House Call: Condition common in babies can have underlying cause

Dr. Alisa Hideg

You may recall from my column on sickle cell disease that it is normal for your red blood cells to live 90 to 120 days and then die. As your body breaks down dead red blood cells, one of the byproducts of this degradation is bilirubin. Red blood cells are always dying and being replaced, so it is normal to have some bilirubin in your body at all times. But if you’re making bilirubin faster than usual or clearing it from your body slower than usual, it can build up in your blood. This buildup is called hyperbilirubinemia.

If you have had a baby, it is possible that your newborn developed hyperbilirubinemia. The most noticeable symptom is jaundice, yellowish skin, caused when there is enough bilirubin in the blood that it starts to accumulate in other parts of the body like the skin.

Mild hyperbilirubinemia is relatively common in full-term newborns – around 60 percent of babies born at full term develop hyperbilirubinemia. It is even more common in premature babies, with about 80 percent developing it. It usually appears on the second or third day of life. In most infants, it resolves itself in two to three weeks as their livers finish developing and can effectively clear the bilirubin. However, hyperbilirubinemia should be taken seriously and monitored. In more severe cases treatment may be needed to prevent brain damage caused by a buildup of bilirubin in the brain.
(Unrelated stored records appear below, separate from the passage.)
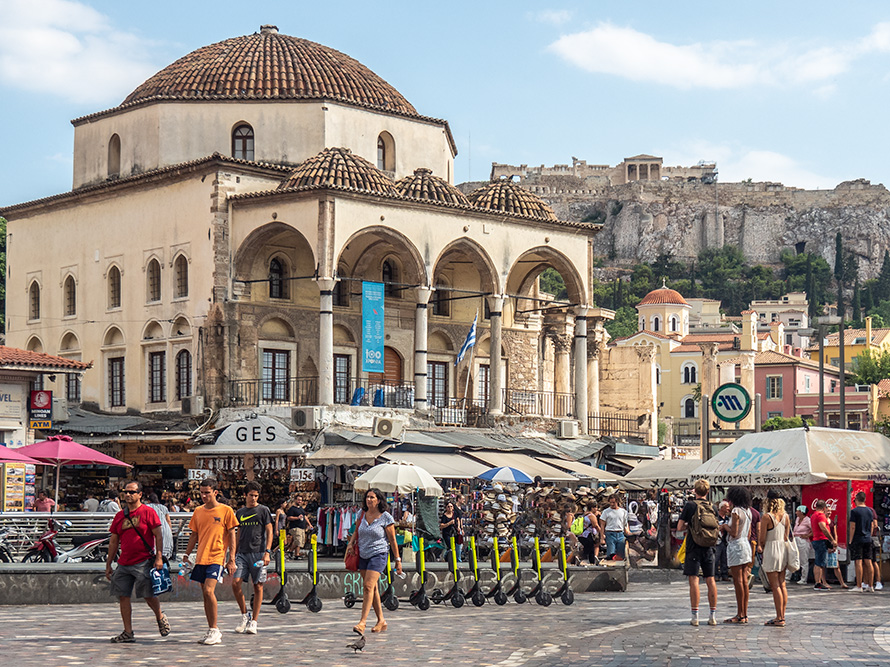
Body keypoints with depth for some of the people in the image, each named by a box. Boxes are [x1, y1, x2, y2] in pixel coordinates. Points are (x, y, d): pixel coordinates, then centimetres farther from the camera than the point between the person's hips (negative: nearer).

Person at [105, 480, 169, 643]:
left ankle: (160, 617, 24)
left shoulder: (148, 512, -2)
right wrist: (108, 565, 15)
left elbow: (158, 535, -4)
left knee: (148, 595, -5)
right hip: (124, 563, 5)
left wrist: (159, 557, -14)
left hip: (144, 562, -5)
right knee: (123, 596, 1)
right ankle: (128, 633, 7)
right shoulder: (119, 516, 12)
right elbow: (113, 541, 17)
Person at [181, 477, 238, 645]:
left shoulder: (226, 510, -3)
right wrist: (187, 554, 12)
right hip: (201, 558, 6)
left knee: (209, 590, -19)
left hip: (216, 557, -6)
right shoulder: (198, 511, 12)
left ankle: (214, 631, -10)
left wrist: (232, 559, -7)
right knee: (206, 594, 7)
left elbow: (231, 535, -2)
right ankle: (212, 631, 15)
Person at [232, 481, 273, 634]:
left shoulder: (263, 510, 2)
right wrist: (234, 554, 18)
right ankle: (245, 614, 8)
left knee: (258, 587, -2)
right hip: (242, 553, 4)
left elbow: (269, 531, -2)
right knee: (235, 583, -10)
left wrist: (267, 552, -12)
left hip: (258, 553, -4)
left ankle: (253, 622, 5)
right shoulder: (239, 513, 15)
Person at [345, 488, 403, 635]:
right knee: (372, 588, 9)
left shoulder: (385, 517, -7)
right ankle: (381, 621, 19)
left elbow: (392, 540, -4)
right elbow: (356, 531, 22)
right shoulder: (362, 514, 7)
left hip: (378, 554, -6)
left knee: (368, 586, -17)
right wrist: (351, 543, 3)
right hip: (363, 555, 6)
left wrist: (398, 560, -2)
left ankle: (362, 623, -20)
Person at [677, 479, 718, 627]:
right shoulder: (712, 507, 5)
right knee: (710, 580, 8)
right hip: (709, 548, 4)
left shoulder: (690, 505, -7)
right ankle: (713, 616, 10)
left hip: (694, 547, -4)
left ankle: (695, 616, -7)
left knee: (693, 580, -3)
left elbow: (679, 527, -8)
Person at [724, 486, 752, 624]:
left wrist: (725, 526, -1)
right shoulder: (748, 511, 12)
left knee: (738, 581, -6)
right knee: (744, 581, 9)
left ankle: (740, 615, -5)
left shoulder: (736, 512, -13)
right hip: (746, 545, 8)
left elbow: (734, 533, -17)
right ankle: (744, 614, 10)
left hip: (736, 546, -8)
Along with yellowish skin, the whites of a baby’s eyes with hyperbilirubinemia will also become yellowish. Other symptoms to watch for include sluggishness, poor feeding, crankiness, jitteriness, arching the back and a high-pitched cry. If your baby is becoming more yellow after day three of life, have it checked out by a health care professional.

When hyperbilirubinemia in a baby is severe enough to require treatment, phototherapy is usually used. The baby is put under a special light for a few hours daily. The light causes a photochemical reaction and the bilirubin is changed into a different substance that the body can get rid of more easily. In some cases a baby may need a blood transfusion. It’s also essential that the baby get enough to eat so that the baby’s liver continues to mature and develop and clear more bilirubin from the body.

If your baby has hyperbilirubinemia, it is important to be sure of the cause. Aside from lag time in a baby’s liver development, other conditions that can cause hyperbilirubinemia are Rh incompatibility, Gilbert’s disease, Crigler-Najjar syndrome, Dubin-Johnson syndrome, obstruction of the bile duct, viral or bacterial infection, sickle cell disease and internal bleeding. Your doctor may want to run other tests if an underlying condition is suspected.

Hyperbilirubinemia can also occur in adults, and the most noticeable symptom is also jaundice. It should be taken seriously because causes range from benign to life-threatening and include infectious hepatitis, drug reactions, autoimmune disorders, gallstones that block the bile duct, biliary tract infection, pancreatitis and cancer.

To determine the cause of hyperbilirubinemia in an adult, your doctor may order a urine test, complete blood count test, liver function tests and tests for infectious hepatitis. In some cases, abdominal ultrasound or CAT scan may be recommended, and in rare cases examination of the bile ducts using contrast dye or a liver biopsy may be needed to come to a diagnosis.

Many of the underlying conditions in adults that cause hyperbilirubinemia can be treated with good outcomes, so it is important to see you doctor if you notice yellowing of the skin or eyes.

Dr. Alisa Hideg is a family medicine physician at Group Health’s Riverfront Medical Center in Spokane. Her column appears every other Tuesday in the Today section.